Our larder having been low of late, we effected [[210]]the purchase of a sheep here, for which we paid two shillings.

August 25.—Left for Lamieroo. The khitmutgar, having reported himself sick to-day, we mounted him on a pony, the efficiency of that branch of the service being of vital importance to the future prospects of the expedition. Having discovered, by yesterday’s experience, that nature abhors a vacuum, and no apples being forthcoming at Lamieroo, we halted for breakfast at the village of Kulchee.

Here I tried hard to purchase a curiously contrived praying-wheel from an old Lama, but without success. My old acquaintance, the gopa, however, brought me one for sale, but it was in such a dilapidated state, and so highly valued as church property, that I let him keep his shaky religious curiosity at his own price. Leaving Kulchee, we crossed the Indus at a mud fort, and bid the roaring, dirty river a final good-bye. Near this the bhistie and khitmutgar, journeying together, lost the path, and found themselves well on the road to Iscardo before discovering their mistake. The road to-day, like all our return journeys, appeared twice the length it did on first acquaintance. The hills, too, were very severe on the coolies, and it was fortunate we halted for breakfast on the road. [[211]]

At Lamieroo, we found a great change in the temperature; a strong cold breeze blowing, and a general winteriness prevailing, which affected our retainers considerably more than it did ourselves. The Q.M.G. in particular, not having entirely recovered his health, and being low in the article of tobacco, still believed himself to be dying, and was most unusually low-spirited and down in the mouth. As it threatened rain, we pitched our camp close to an old serai, in order to allow our servants to ensconce themselves under a roof, and to derive the full benefit of their wood fire, which they lost no time in kindling.

August 26.—Exactly a mouth to-day since leaving Sirinugger. The live stock begin to show signs of time on their constitutions; the four surviving ducks wandering about, with a melancholy sort of consciousness that the mysterious fate that has overtaken their late companions is also hanging over themselves, and appearing entirely changed in consequence from the joyous birds they used to be on first starting for their Thibetian travels. To-day being Sunday, we all enjoyed a rest; and the feeling on waking at dawn, and remembering that we were not to be rudely turned out of bed, was quite a delightful and novel sensation. The wind, [[212]]too, was unusually chill, and as it made nothing of the trifling obstacle presented by the walls of our tent, we were some time before we finally emerged from among the bed-clothes. The people here we found employed in pulling their corn crops, and stacking them upon the roofs of their houses.
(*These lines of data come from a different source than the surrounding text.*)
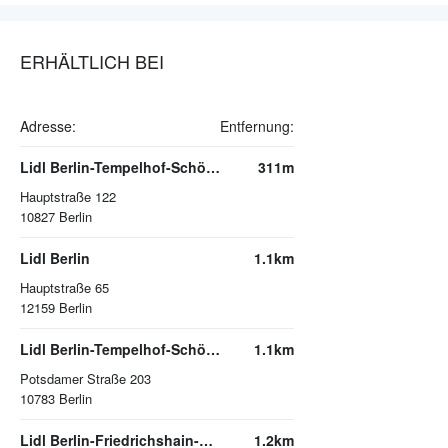
ERHÄLTLICH BEI
Adresse:
Entfernung:
Lidl Berlin-Tempelhof-Schöneberg Schöneberg
311m
Hauptstraße 122
10827
Berlin
Lidl Berlin
1.1km
Hauptstraße 65
12159
Berlin
Lidl Berlin-Tempelhof-Schöneberg Schöneberg
1.1km
Potsdamer Straße 203
10783
Berlin
Lidl Berlin-Friedrichshain-Kreuzberg Kreuzberg
1.2km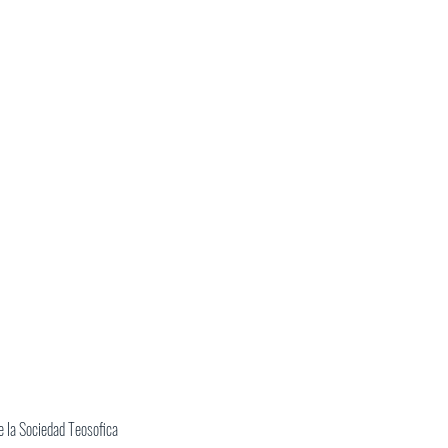
 la Sociedad Teosofica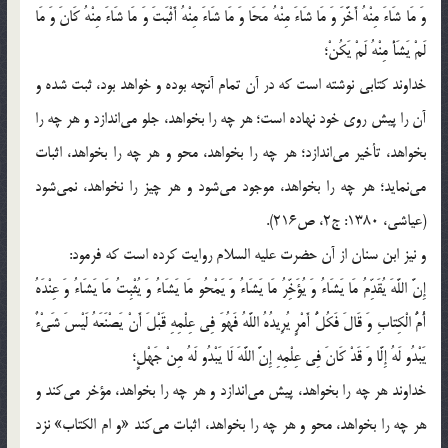
وَ مَا شَاءَ مِنْهُ أَخَّرَ وَ مَا شَاءَ مِنْهُ مَحَا وَ مَا شَاءَ مِنْهُ أَثْبَتَ وَ مَا شَاءَ مِنْهُ كَانَ وَ مَا
لَمْ يَشَأْ مِنْهُ لَمْ يَكُنْ؛
خداوند كتابي نوشته است كه در آن تمام آنچه بوده و خواهد بود، ثبت شده و
آن را پيش روي خود نهاده است؛ هر چه را بخواهد، جلو مي‌اندازد و هر چه را
بخواهد، تأخير مي‌اندازد؛ هر چه را بخواهد، محو و هر چه را بخواهد، اثبات
مي‌نمايد؛ هر چه را بخواهد، موجود مي‌شود و هر چيز را نخواهد، نمي‌شود
(عياشي، 1380: ج2، ص216).
و نيز ابن سنان از آن حضرت عليه السلام روايت كرده است كه فرمود:
إِنَّ اللَّهَ يُقَدِّمُ مَا يَشَاءُ وَ يُؤَخِّرُ مَا يَشَاءُ وَ يَمْحُو مَا يَشَاءُ وَ يُثْبِتُ مَا يَشَاءُ وَ عِنْدَهُ
أُمُّ الْكِتابِ وَ قَالَ فَكُلُّ أَمْرٍ يُرِيدُهُ اللَّهُ فَهُوَ فِي عِلْمِهِ قَبْلَ أَنْ يَصْنَعَهُ لَيْسَ شَيْ‌ءٌ
يَبْدُو لَهُ إِلَّا وَ قَدْ كَانَ فِي عِلْمِهِ إِنَّ اللَّهَ لَا يَبْدُو لَهُ مِنْ جَهْلٍ؛
خداوند هر چه را بخواهد، پيش مي‌اندازد و هر چه را بخواهد، مؤخر مي‌كند و
هر چه را بخواهد، محو و هر چه را بخواهد، اثبات مي‌كند «و ام الكتاب» نزد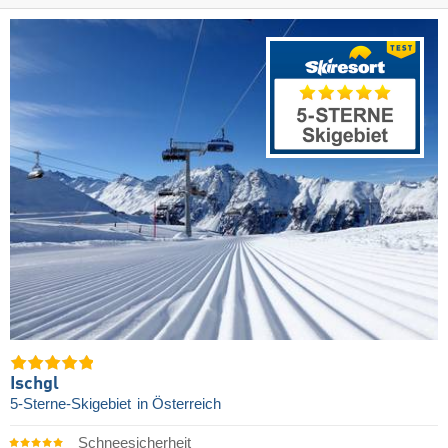
Ischgl
5-Sterne-Skigebiet
in Österreich
Schneesicherheit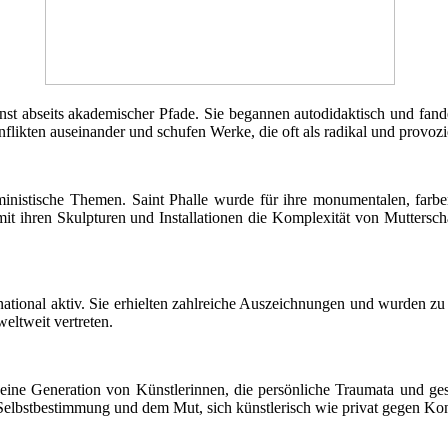
st abseits akademischer Pfade. Sie begannen autodidaktisch und fande
likten auseinander und schufen Werke, die oft als radikal und provozi
inistische Themen. Saint Phalle wurde für ihre monumentalen, farben
 mit ihren Skulpturen und Installationen die Komplexität von Muttersch
ernational aktiv. Sie erhielten zahlreiche Auszeichnungen und wurden z
ltweit vertreten.
 eine Generation von Künstlerinnen, die persönliche Traumata und ges
Selbstbestimmung und dem Mut, sich künstlerisch wie privat gegen Ko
At Suspûl, although much hotter than here, they had hardly begun to take in their crops, and at Ladak, the harvest was untouched when we left.

In the afternoon, while rambling about the crow’s nests of Lamieroo, I discovered by chance a very curious temple in course of construction, and a number of Lamas and Zemindars superintending the proceedings. The principal decorative work was being carried on by a Chinese-looking, pig-tailed artist, evidently not a local celebrity, who was embellishing the walls most profusely with scenes, portrayed in the purest style of pre-Raphaelite colouring. The figures in these had only been furnished with flesh-coloured spots where their faces were to be, and the foreign “pigtail” was employed, seated on a high platform, in furnishing them with features and casts of expression in accordance with the spirit of the scenes which they helped to compose. This he did certainly with very great skill, and the operation was a most interesting [[213]]one to watch. The floor was covered with pigments, and materials of all kinds, and the little community, in the midst of the surrounding apparent solitude, were working away like a hive of bees. They appeared to have a hive-like dislike also of the approach of a stranger, and one old Lama, with a twisted mat of hair erected on the top of his head—a drone of the hive—took a particular dislike to me, and scowled savagely as I quietly examined the curious designs upon the walls.

The eternal “Ûm mani panee” formed a very large part of the decoration, being painted over the walls in every variety of coloured letters. In the inner part of the temple was a large coloured statue, with eight arms, and two-and-twenty heads.

The heads were placed in threes, looking every way, in the shape of a pyramid, a single head crowning the whole.[1] One of the hands held a bow, but the implements contained in the others were entirely Buddhist in character, and to me unknown.

Behind this figure was a star, with innumerable radiating arms from the centre, while from the points of the fingers were five other rows of [[214]]hands, continuing the star-like circle. These were in half relief on the wall, the figure itself standing out some feet, as if to receive and appropriate the offerings of corn, flowers, oil, &c., which already began to be laid at its feet. Among the litter I remarked several tame partridges and “chickore” walking about, probably sacred to the newly installed divinities.

The whole scene was a very curious one, and not the less so from being entirely unexpected, and occurring in such an apparently deserted spot. One might have explored the place a dozen times without hitting upon the hive of workmen, and, even when discovered, the excellence of the designs and workmanship in so uncivilized a region, was in itself remarkable.